Malka Benjamin, dressed as a pilgrim, at the Plymouth Patuxet Museum this week.
Malka Benjamin, dressed as a pilgrim, at the Plymouth Patuxet Museum this week.Iker Seisdedos García

That protest was called for the first time in 1970, when the governor of Massachusetts invited the Wampanoag leader Frank James to make a speech for the 350th anniversary of the arrival of the Mayflower. When the governor read the text, he demanded changes be made. James refused, and the idea of the protest came about. They will stop holding it when they achieve equal rights. The text included the following sentence: “We, the Wampanoag, welcomed you, the white man, with open arms, little knowing that it was the beginning of the end; that before 50 years were to pass, the Wampanoag would no longer be a free people.”

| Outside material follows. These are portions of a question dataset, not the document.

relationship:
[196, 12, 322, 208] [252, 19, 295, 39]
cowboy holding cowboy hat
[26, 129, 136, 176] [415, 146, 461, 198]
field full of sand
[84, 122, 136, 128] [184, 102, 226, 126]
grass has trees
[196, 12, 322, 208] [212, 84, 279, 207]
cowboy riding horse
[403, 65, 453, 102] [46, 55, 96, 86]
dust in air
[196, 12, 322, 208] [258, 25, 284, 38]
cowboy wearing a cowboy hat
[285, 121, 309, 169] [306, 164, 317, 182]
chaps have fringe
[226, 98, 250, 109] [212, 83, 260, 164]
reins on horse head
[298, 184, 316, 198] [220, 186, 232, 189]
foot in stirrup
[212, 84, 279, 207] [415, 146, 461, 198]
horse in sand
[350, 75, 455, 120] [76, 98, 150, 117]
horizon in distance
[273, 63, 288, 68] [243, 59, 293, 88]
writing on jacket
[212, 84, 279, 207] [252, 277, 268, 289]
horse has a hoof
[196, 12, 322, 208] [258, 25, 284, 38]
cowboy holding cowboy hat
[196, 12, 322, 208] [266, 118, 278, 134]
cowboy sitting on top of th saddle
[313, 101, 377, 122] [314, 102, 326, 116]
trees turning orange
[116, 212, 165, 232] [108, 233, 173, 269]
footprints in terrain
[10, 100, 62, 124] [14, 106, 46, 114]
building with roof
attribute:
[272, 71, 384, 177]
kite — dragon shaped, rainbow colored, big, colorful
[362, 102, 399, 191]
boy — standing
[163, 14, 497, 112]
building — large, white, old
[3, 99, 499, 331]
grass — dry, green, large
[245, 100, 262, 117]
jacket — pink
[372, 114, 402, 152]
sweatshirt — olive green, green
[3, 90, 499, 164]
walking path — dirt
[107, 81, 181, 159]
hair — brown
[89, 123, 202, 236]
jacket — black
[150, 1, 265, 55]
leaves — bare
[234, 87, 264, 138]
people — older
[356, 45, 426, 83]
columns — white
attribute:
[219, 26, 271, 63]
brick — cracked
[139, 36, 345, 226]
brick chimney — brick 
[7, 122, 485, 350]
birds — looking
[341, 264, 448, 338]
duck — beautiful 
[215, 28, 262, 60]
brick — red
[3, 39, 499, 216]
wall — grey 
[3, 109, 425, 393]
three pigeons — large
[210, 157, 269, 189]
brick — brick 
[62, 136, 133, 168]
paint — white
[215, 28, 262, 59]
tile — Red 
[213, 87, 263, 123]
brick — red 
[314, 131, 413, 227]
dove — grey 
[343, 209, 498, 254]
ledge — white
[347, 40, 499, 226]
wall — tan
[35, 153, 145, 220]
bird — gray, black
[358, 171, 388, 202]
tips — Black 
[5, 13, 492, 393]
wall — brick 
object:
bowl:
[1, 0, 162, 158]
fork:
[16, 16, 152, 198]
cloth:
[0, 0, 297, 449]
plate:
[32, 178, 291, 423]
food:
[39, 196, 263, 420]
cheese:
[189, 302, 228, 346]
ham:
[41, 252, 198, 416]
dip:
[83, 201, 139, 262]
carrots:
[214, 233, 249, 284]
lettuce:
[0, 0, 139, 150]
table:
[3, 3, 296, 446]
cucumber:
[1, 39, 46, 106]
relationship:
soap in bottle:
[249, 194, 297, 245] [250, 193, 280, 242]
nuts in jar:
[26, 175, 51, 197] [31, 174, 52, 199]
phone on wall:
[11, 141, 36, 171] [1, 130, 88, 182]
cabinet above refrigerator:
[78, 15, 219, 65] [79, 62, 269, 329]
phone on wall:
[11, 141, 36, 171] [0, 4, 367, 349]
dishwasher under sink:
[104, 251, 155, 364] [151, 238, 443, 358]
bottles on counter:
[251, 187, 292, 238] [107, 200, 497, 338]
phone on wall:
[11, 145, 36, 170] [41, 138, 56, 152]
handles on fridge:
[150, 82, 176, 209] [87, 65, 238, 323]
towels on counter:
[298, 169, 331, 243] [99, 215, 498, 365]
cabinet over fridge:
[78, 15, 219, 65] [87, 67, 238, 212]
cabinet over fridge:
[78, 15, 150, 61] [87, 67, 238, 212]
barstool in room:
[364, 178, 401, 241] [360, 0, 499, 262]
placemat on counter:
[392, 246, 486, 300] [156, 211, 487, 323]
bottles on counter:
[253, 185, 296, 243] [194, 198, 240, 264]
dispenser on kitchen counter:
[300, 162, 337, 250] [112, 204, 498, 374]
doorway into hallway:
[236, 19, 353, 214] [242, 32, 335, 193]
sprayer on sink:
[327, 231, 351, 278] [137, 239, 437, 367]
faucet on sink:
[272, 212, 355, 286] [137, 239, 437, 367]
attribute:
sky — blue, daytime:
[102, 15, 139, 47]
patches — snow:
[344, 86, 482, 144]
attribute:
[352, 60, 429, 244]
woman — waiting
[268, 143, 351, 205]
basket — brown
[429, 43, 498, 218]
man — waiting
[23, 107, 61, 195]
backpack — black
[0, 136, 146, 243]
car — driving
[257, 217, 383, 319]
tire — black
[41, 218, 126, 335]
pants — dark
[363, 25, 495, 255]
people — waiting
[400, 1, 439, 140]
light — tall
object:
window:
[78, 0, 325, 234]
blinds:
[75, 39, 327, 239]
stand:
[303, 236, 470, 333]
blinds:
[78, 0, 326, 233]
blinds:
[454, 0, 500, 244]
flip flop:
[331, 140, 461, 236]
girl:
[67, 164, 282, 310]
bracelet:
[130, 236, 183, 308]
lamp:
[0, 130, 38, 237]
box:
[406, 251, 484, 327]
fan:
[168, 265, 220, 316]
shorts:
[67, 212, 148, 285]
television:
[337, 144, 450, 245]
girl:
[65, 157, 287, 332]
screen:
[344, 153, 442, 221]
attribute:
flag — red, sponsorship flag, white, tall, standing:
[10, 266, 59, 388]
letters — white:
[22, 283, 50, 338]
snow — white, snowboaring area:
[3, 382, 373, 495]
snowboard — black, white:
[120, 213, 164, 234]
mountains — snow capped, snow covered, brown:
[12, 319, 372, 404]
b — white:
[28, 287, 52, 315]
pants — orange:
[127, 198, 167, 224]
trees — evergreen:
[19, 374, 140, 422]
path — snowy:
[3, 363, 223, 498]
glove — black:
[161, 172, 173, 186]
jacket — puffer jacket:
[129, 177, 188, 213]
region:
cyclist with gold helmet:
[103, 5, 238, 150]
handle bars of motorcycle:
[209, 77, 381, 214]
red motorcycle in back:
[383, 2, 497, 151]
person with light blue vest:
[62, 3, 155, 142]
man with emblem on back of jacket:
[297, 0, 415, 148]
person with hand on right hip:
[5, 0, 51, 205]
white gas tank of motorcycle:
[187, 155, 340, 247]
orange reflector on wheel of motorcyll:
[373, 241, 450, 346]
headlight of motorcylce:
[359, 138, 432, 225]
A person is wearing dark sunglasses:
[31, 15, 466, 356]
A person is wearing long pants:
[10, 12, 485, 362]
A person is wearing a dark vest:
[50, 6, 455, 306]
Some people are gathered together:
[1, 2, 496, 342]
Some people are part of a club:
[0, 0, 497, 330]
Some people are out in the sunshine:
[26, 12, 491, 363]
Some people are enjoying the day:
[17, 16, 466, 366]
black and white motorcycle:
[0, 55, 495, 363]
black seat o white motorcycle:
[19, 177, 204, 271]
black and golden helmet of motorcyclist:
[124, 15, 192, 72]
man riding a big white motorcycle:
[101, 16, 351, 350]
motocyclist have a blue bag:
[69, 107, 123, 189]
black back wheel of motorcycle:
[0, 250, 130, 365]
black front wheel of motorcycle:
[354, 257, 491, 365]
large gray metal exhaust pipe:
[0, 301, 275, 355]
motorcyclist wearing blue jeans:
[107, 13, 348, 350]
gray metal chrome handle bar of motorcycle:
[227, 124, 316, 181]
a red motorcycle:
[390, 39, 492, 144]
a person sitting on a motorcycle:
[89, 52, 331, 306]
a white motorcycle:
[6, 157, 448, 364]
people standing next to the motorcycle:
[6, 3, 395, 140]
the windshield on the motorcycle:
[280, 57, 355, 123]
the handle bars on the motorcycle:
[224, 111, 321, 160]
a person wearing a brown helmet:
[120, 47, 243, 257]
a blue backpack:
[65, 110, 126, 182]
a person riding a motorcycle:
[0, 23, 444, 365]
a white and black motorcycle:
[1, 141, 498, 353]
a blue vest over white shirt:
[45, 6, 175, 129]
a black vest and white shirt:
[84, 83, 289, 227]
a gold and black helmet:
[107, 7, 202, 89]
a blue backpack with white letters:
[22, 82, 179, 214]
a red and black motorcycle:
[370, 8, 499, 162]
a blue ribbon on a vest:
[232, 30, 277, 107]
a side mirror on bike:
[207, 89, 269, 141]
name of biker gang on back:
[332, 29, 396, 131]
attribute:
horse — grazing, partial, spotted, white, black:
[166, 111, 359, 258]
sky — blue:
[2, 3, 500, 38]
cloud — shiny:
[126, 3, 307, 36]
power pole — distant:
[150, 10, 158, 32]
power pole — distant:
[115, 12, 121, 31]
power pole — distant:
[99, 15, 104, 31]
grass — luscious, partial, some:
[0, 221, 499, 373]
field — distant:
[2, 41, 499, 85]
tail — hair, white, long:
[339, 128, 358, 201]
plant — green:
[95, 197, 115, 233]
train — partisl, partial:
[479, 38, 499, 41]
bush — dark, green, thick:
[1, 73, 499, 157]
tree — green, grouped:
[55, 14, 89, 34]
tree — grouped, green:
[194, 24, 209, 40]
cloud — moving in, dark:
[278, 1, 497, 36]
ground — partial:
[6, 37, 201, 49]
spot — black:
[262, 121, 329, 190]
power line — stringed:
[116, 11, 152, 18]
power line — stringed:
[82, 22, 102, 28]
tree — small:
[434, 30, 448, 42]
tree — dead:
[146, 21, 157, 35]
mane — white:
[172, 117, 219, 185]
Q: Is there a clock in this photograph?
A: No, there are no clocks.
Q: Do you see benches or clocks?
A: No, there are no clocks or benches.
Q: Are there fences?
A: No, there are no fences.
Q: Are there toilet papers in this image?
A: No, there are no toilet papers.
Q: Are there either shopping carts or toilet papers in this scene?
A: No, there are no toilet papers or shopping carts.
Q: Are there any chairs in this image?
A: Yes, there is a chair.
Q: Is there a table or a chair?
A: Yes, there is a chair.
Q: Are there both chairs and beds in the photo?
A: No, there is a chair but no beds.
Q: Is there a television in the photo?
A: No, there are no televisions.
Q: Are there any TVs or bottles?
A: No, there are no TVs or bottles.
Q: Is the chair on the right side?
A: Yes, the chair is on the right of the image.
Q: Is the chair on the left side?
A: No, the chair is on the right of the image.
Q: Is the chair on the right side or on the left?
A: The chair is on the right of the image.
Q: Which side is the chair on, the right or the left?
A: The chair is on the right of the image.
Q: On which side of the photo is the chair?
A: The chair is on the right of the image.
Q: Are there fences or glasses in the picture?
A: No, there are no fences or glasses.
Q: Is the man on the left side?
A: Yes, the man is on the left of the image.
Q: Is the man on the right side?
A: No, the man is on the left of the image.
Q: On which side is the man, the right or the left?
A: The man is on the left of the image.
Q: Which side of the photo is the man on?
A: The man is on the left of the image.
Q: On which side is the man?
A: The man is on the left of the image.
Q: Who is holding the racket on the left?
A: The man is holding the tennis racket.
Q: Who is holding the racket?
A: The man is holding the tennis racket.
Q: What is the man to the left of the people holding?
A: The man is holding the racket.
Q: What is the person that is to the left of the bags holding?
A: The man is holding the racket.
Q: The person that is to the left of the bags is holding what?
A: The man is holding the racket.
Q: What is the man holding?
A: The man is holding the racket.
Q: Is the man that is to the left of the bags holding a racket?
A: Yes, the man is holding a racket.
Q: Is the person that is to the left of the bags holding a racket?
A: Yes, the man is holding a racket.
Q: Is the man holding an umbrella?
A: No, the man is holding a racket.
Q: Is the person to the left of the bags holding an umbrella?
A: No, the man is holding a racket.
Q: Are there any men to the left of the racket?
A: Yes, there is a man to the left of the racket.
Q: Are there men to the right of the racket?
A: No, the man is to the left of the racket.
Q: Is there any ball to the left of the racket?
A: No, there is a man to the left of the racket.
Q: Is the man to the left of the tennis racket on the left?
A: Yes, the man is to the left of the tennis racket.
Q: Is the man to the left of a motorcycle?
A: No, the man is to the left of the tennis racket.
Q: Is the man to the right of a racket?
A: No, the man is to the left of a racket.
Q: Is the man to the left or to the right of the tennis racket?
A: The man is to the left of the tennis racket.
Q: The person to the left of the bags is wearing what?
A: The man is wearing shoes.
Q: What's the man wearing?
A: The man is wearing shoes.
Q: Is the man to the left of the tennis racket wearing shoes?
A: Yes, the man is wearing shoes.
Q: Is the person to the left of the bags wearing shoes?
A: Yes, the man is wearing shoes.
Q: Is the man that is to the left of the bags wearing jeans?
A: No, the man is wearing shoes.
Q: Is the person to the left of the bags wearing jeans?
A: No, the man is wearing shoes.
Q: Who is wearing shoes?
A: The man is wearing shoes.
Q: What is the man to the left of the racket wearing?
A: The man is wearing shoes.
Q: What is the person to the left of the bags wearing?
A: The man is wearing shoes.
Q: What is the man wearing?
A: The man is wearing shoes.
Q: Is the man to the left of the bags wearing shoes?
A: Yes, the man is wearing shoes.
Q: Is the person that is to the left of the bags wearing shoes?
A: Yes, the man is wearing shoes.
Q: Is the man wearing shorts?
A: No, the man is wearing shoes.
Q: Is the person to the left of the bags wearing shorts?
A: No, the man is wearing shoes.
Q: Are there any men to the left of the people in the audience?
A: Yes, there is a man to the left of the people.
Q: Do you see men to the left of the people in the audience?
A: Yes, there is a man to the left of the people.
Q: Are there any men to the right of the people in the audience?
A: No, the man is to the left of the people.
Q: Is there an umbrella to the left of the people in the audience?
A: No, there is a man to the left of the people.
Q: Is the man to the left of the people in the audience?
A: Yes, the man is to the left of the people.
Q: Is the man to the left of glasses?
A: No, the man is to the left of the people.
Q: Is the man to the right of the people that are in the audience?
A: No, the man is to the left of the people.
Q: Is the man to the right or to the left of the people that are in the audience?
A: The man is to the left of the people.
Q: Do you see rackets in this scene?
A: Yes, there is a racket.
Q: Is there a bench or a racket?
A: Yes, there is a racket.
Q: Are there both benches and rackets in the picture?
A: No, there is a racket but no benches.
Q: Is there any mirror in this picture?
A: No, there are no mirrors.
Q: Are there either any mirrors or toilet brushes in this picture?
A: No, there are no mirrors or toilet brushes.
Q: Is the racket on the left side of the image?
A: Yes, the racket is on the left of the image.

The first efforts to legally reclaim their land also date from the 1970s. Today they count on 320 acres. Two Wampanoag families, the Mashpee and the Aquinnah, enjoy federal recognition, a prior requisite for reservation status. They managed this at the end of the second term of President George W. Bush. President Barack Obama ratified that right, which was later challenged in the courts by the administration of President Donald Trump. In February of this year, with Joe Biden in the White House, the federal government decided to end its legal challenge. Since the appointment of Deb Haaland – a member of the federally recognized Laguna Pueblo Native American tribe – as secretary of the interior, the Wampanoag are seeing more favorable winds blowing in Washington.

Steven Peters, in the garden of his home in Mashpee this week.
Steven Peters, in the garden of his home in Mashpee this week. Iker Seisdedos García

Despite this, all of the Native Americans consulted for this article responded affirmatively when asked if they suffer racism in their daily lives. Moskwetah explains that Massachusetts has yet to replace its “coat of arms, which bears an offensive representation of an Indian,” and also points to the fact that people “dress up as Pocahontas” at Halloween, “without being aware of what that gesture implies.” There are also sports teams, such as the Kansas City Chiefs, that “perpetuate the age-old negative stereotypes,” he adds. The governor of the state, Charlie Baker of the Republican Party, is still yet to embrace the change in the denomination of Columbus Day for Indigenous Peoples Day (Boston made the switch in October).

“Even when they want to lend a hand and tell our story, they do it in a way that is essentially racist, because they don’t include us,” explains Coombs, pointing out the place where it is thought that the Thanksgiving dinner was celebrated 400 years ago. Today it is a crossroads with traffic lights, a sandwich store and a post office. There is also a plaque that commemorates another unfortunate incident for the Wampanoag: the defeat of Metacomet, son of Osamequin, in the bloody conflict known as King Philip’s War (1675-1678), an uprising against the colonists that was cruelly put down. The rebel leader was beheaded, and his head was left on show for all to see for 25 years.

It’s clear that back then, the business of remembrance was not such a slippery topic as it is today, but it was certainly much more cruel.